10/26/2014

Prolog

- Potwór! Potwór! Potwór! 
   Głosy w mej głowie stawały się coraz głośniejsze. W noce takie jak ta, ciężko było je zignorować i zasnąć. Wszystkie najgorsze wspomnienia, ukryte gdzieś głęboko w moim wnętrzu wychodziły na wierzch i dręczyły. Trwało to dopóki ze zmęczenia nie usnęłam. Ale sen ten nie był dobry. Nie pozwalał odpocząć i rano czułam się jeszcze gorzej.
   Leżąc na łóżku i wpatrując się w sufit, przypominałam sobie strzępki, jakieś niewielkie fragmenty z przeszłości. Trudno było powiązać je ze sobą. Prawdę mówiąc, nie potrafiłam, a może nie chciałam, tego robić...
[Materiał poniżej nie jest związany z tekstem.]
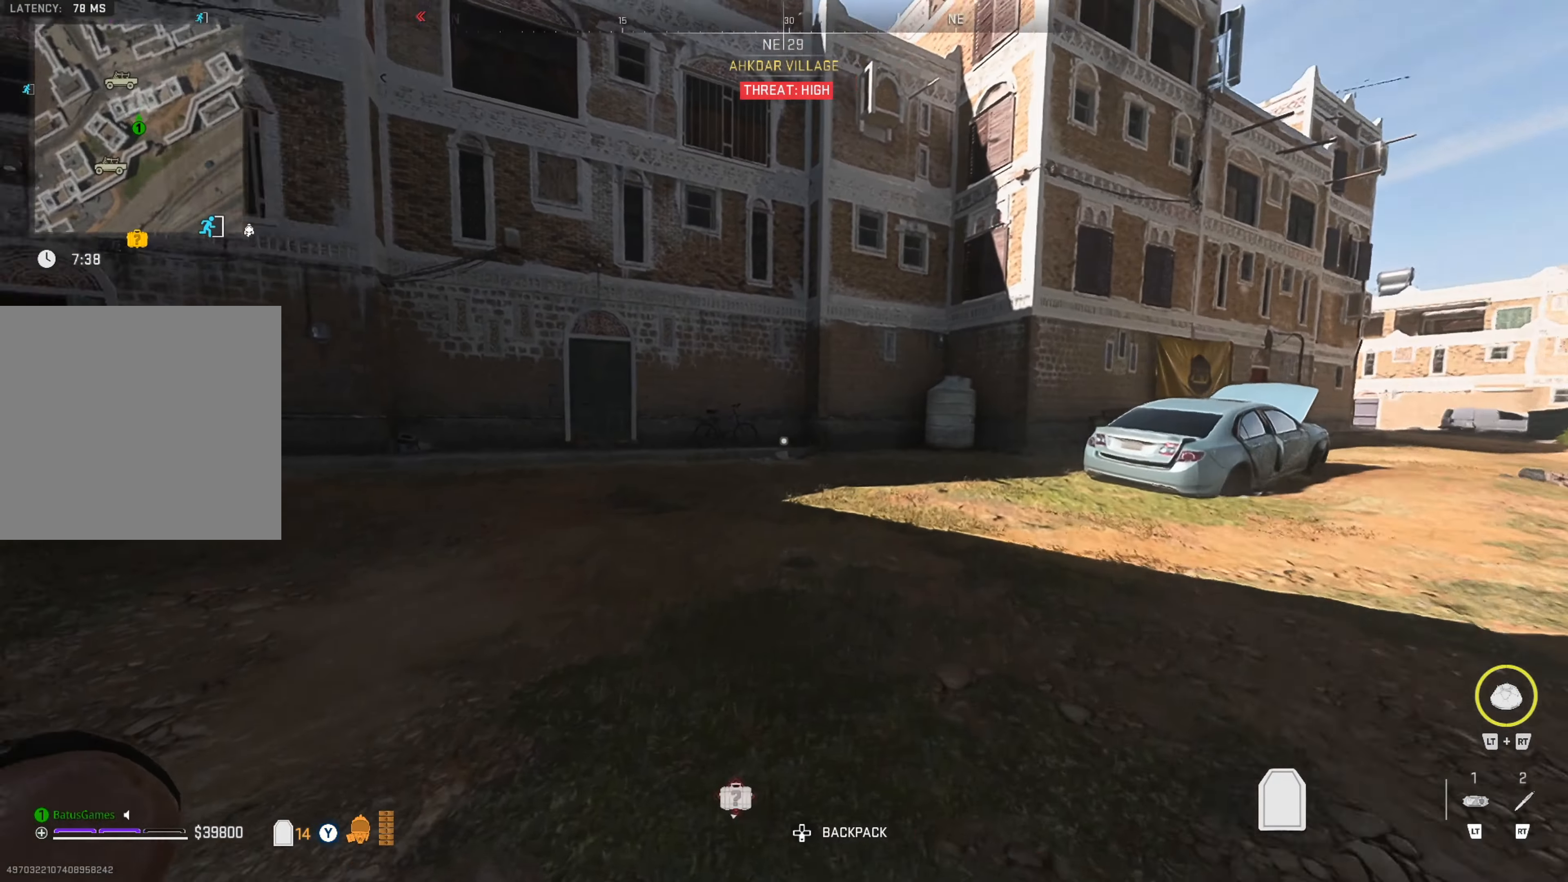
{"buttons": [], "left_stick": "up", "right_stick": "center", "events": [[117, "right_stick", "center"], [200, "left_stick", "up"]]}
- Lepiej zabijcie ją od razu! Na co wam ona?
- Nieszczęście! Ona zwiastuje tylko nieszczęście!
- To na pewno córka diabła! Przez nią wszyscy zginiemy! Słyszycie? Zginiemy! Wciągnie nas prosto do piekła!
- Przeraża mnie to jej spojrzenie. Jakby miało nas spalić od środka...
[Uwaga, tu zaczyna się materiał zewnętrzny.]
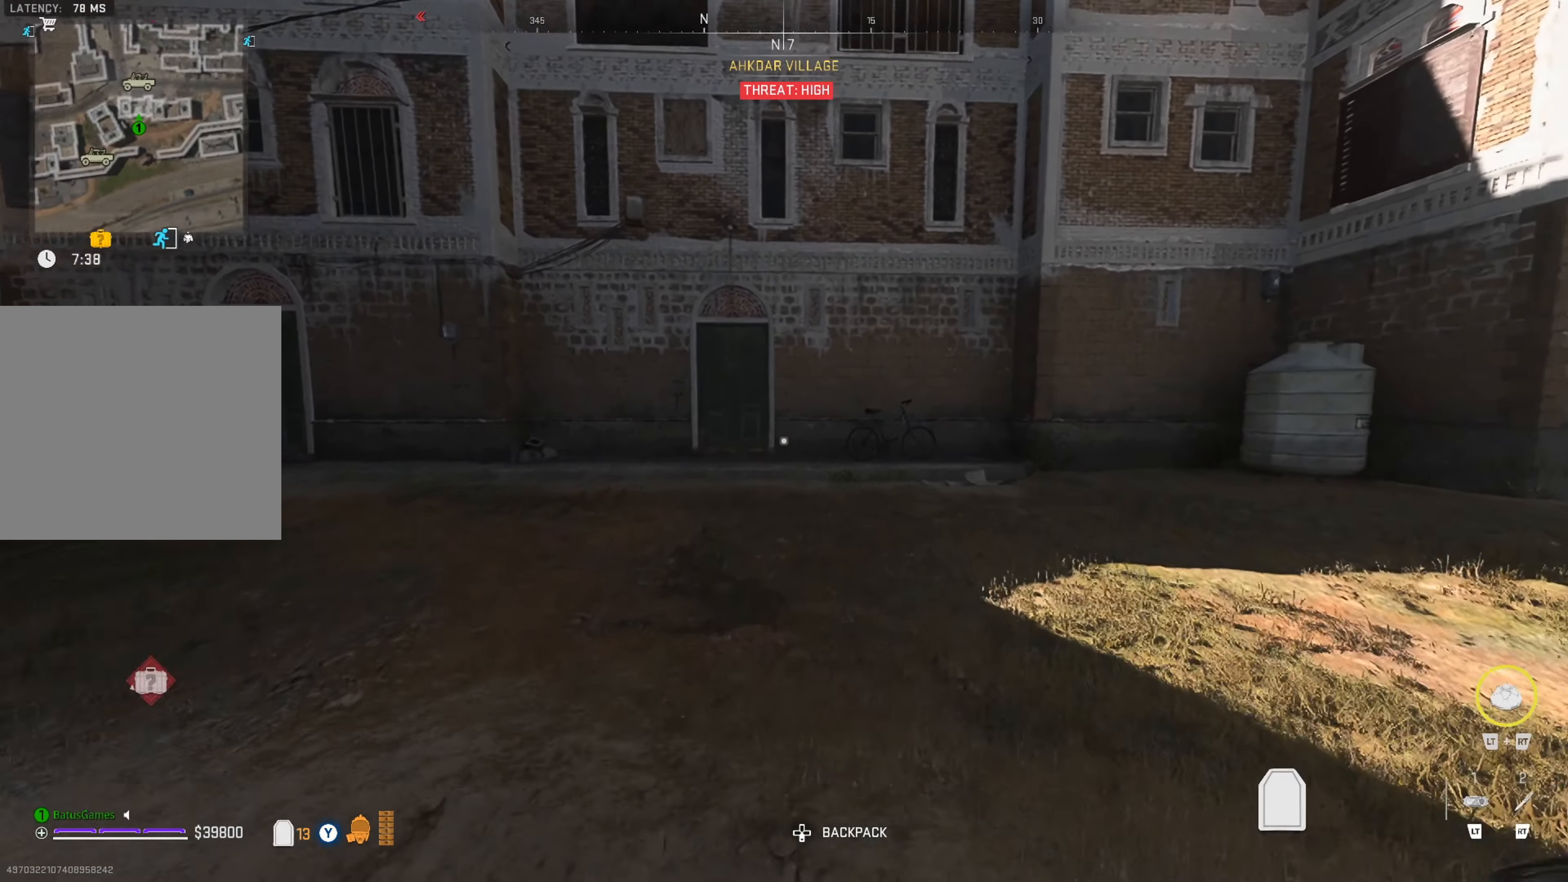
{"buttons": [], "left_stick": "up", "right_stick": "left", "events": [[84, "right_stick", "left"], [284, "right_stick", "center"], [484, "right_stick", "left"]]}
- Bo to ulubienica szatana! Nikt NORMALNY nie ma takich oczu! 
- Ma nieczyste zamiary! Zwodzi was. Nie zdajcie się omamić tylko dlatego, że wygląda jak dziecko. To podstęp. Podpisała pakt z nieczystymi mocami a te oczy są tego znakiem!
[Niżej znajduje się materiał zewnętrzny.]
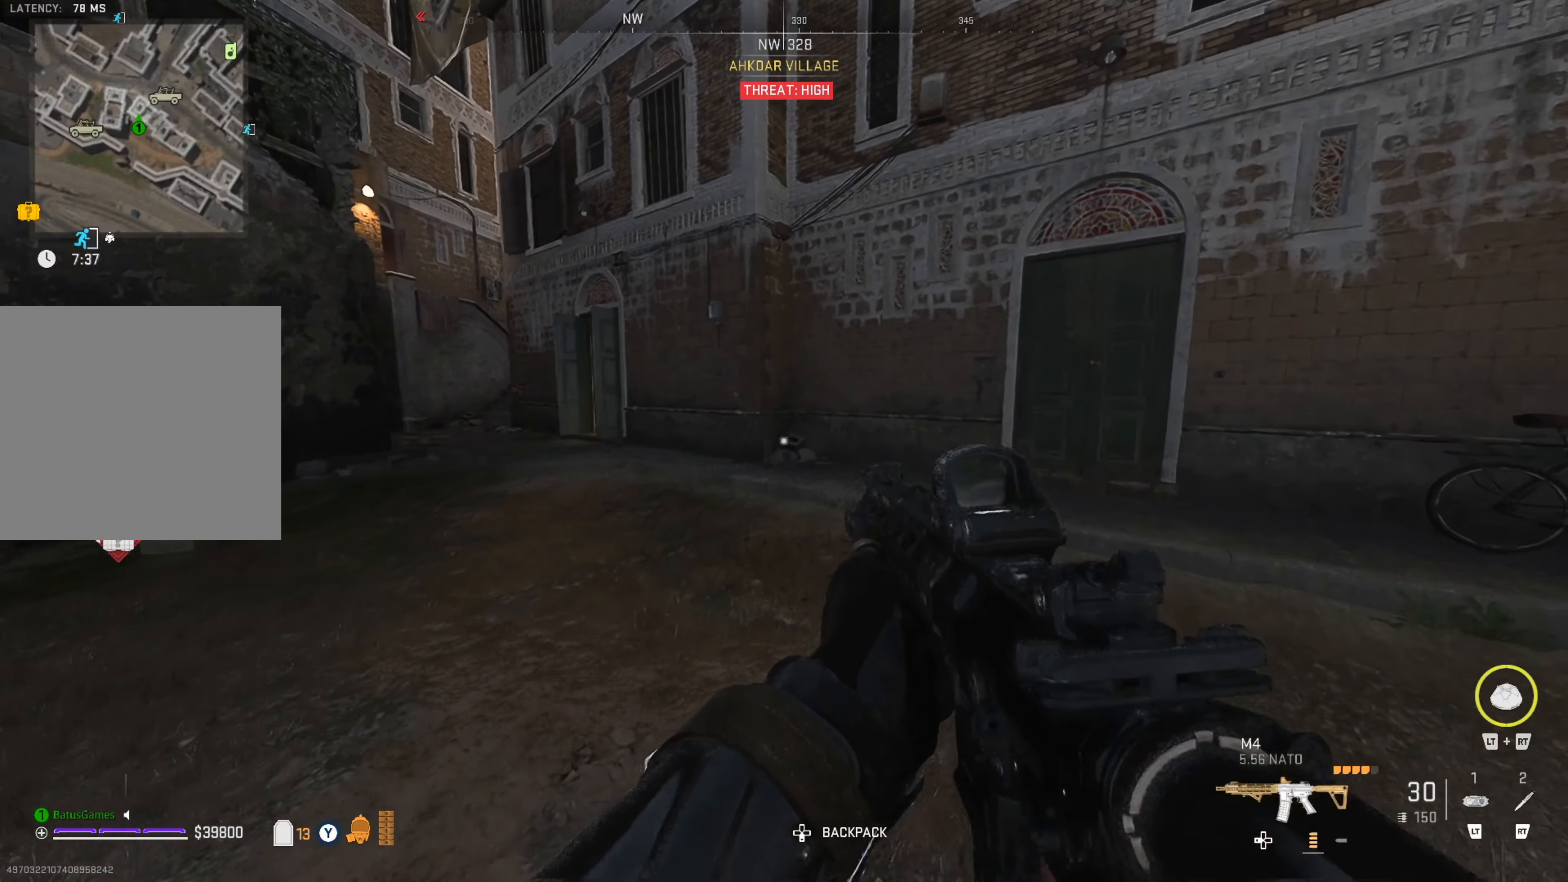
{"buttons": [], "left_stick": "up", "right_stick": "center", "events": [[184, "right_stick", "center"]]}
- Pewnie planuje w nocy podpalić całą wioskę! My będziemy spokojnie spać, a ona spali nas wszystkich żywcem!
- Nie możemy na to pozwolić! Musimy się jej pozbyć jak najszybciej!
   Głosy wciąż przybierały na sile. Starałam się ignorować je, nie słuchać ich, zajmować umysł czymś innym, ale jak można się domyślić, było to niemożliwe. Odkąd babcia Bridgettę zmarła, nie mogłam się ich pozbyć. Jakiś czas po jej śmierci pojawiły się nagle, znikąd i od tamtego czasu nie odchodziły. Ale nie słyszałam ich bez przerwy. Nie dręczyły mnie codziennie. Dawały mi o sobie znać co jakiś czas. Jakby chciały przypomnieć mi o czymś ważnym. Ale o czym? O bólu jaki czułam i jaki wciąż czuję? O samotności? O porzuceniu? Czy może o nienawiści, jaką żywił do mnie ten świat?
- Zabijcie ją!
- Niech zginie! Jej śmierć to jedyne wyjście.
- To jedyny sposób, żebyśmy ocaleli!
- Zabić ją! Zabić ją! Zabić ją! Zabić ją! Zabić ją! Zabić ją! Zabić ją! Zabić...
   Cokolwiek to było, nie miało sensu. Nigdy nie zapomniałam o żadnej z tych rzeczy. I wiem, że nigdy nie zapomnę.